NLP supposes a major premise, ‘All… learning, behaviour, and change… are unconscious,’ and also includes a list of pre-suppositions, the key ones for me being: ‘Respect the other person’s model of the world’, ‘People are not their behaviour’, ‘Everyone is doing the best they can with the resources they have available (at that time)’, ‘The map is not the territory (or the words we used are not the event or the item they represent)’, ‘People have all the resources they need to succeed (they may not be aware of it at that specific time)’.

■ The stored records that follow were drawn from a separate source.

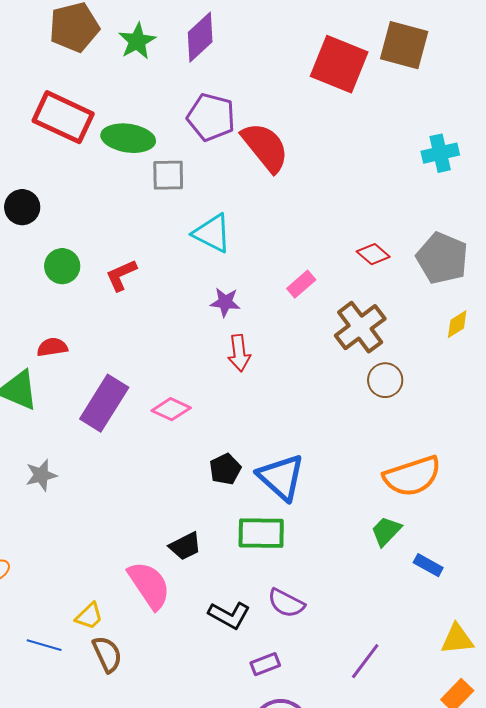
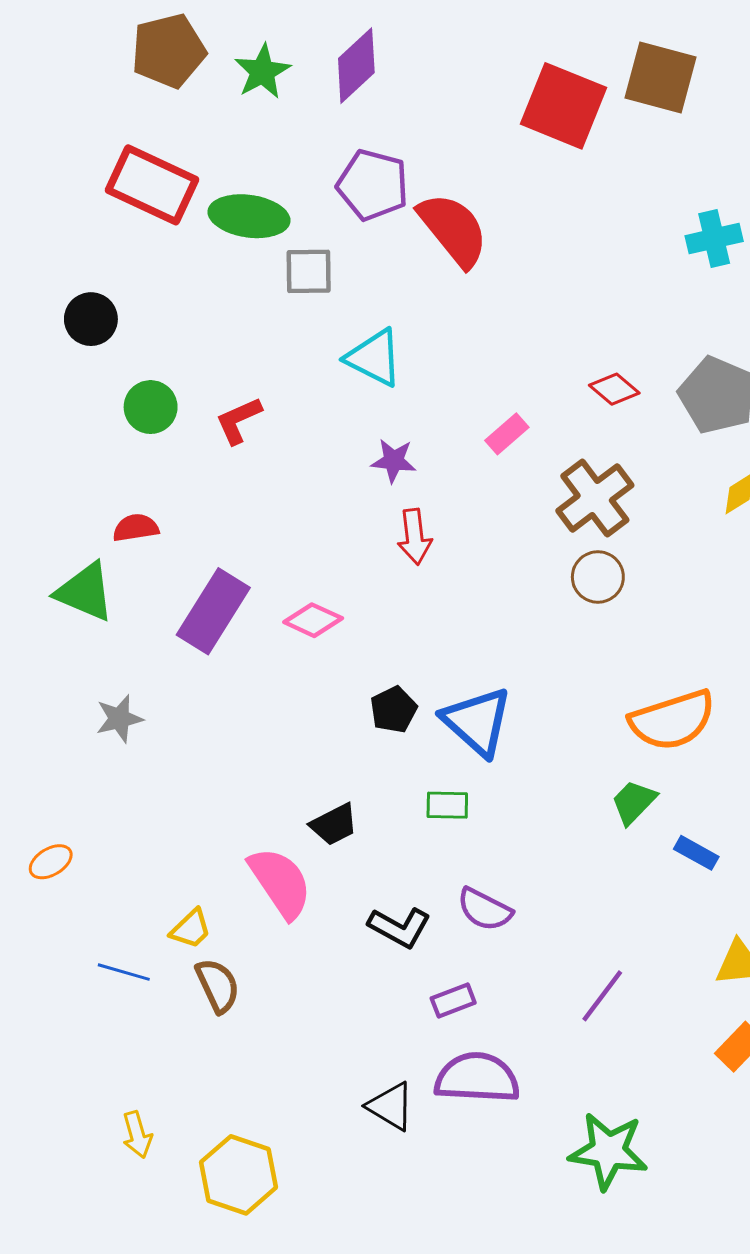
brown circle: (385, 380) -> (598, 577), moved
green rectangle: (261, 533) -> (447, 805), size x0.6

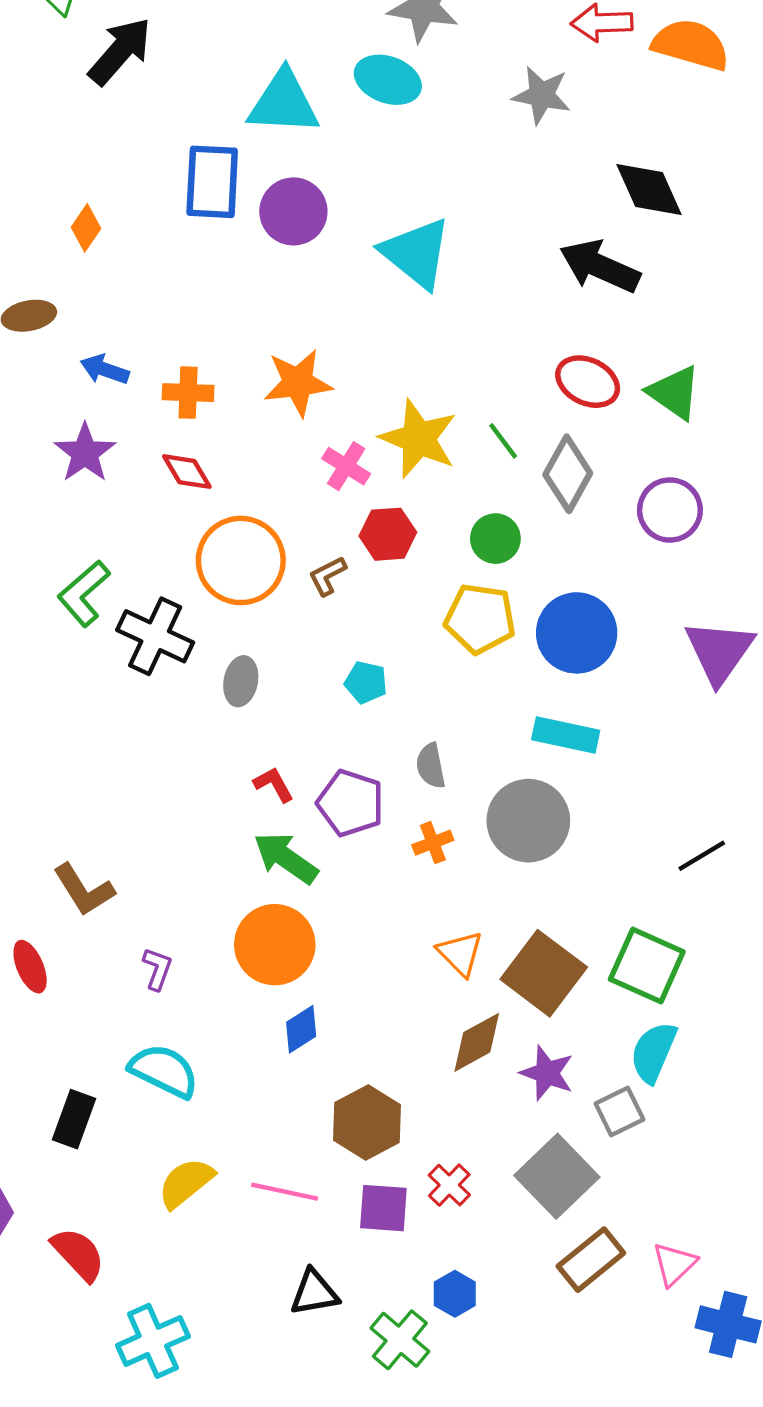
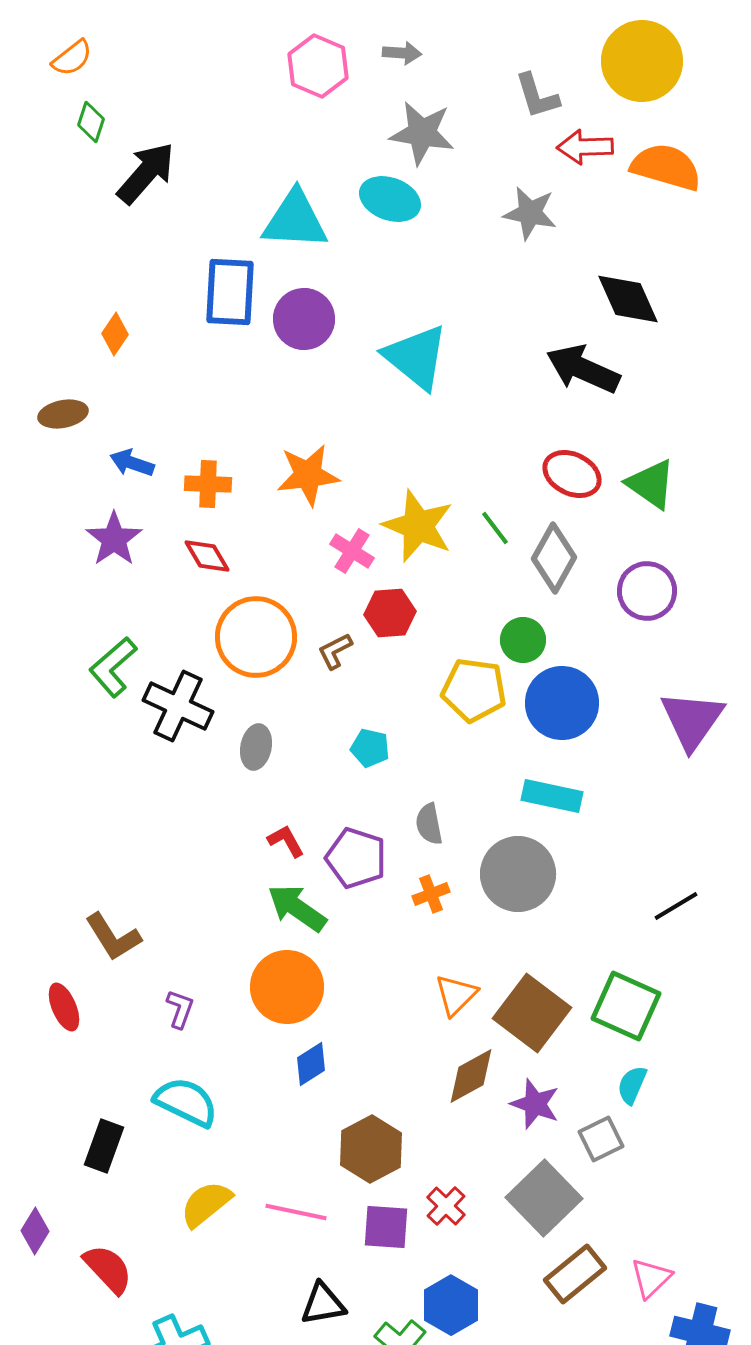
green circle: (495, 539) -> (523, 640), moved
orange triangle: (460, 953) -> (456, 995), turned 30
cyan semicircle: (653, 1052) -> (632, 1085), size x0.7
blue hexagon: (455, 1294) -> (451, 1305), size x1.4

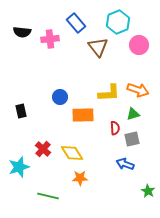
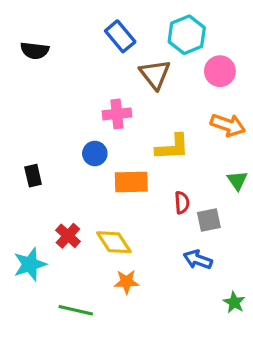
pink cross: (50, 39) -> (117, 114), moved
orange arrow: (138, 90) -> (228, 125), moved
green triangle: (133, 114) -> (237, 180), moved, turned -48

Historically NLP is very interesting as it did not claim to create something new or re-invent the wheel. It did leverage from the existing fields of psychotherapy -linguistics, Phenomenology/Constructivism, Psychoanalysis, hypnosis and behaviourism-, the co-founders, Richard Bandler and linguist John Grinder, starting the creation of NLP by modeling very successful therapists in their field, like Eric Milton (hypnotherapist), Virginia Satir (family therapist), Fritz Perls (Gelstad therapy), Sigmund Freud (psychoanalysis), Carl Jung (psychoanalysis) and Pavlov (behaviourism), to cite a few. I will here refer to Lisa Wake and her ‘Map of the influences on NLP’ as well as her ‘Map of the History of NLP’, as a good summary (http://books.google.ie/books?id=oahwVEXfmNwC&pg=PA7&lpg=PA7&dq=lisa+wake+map+of+influences+on+NLP&source=bl&ots=M32yn2Re8v&sig=uQjYdddskDDh5yzuI9AM4zXcH08&hl=en&ei=o0_mTZ2NKY22hAfV1ry0Cg&sa=X&oi=book_result&ct=result&resnum=1&ved=0CBkQ6AEwAA#v=onepage&q&f=false) .
NLP is then an extremely powerful method as it empowers the individual (assuming individuals have the needed resources within themselves) and it focuses on the outcome and solution (the desired behaviour). For instance, you cannot make someone feel good, however you can assist the person in accessing their own resources, which they have identified as being needed, in order to start feeling good. As a result, the NLP practitioner is not there to fix the individual, but only to act as ‘an agent of change’ (Richard Bolstad, Resolve) by enabling the individual to access the solution within themselves.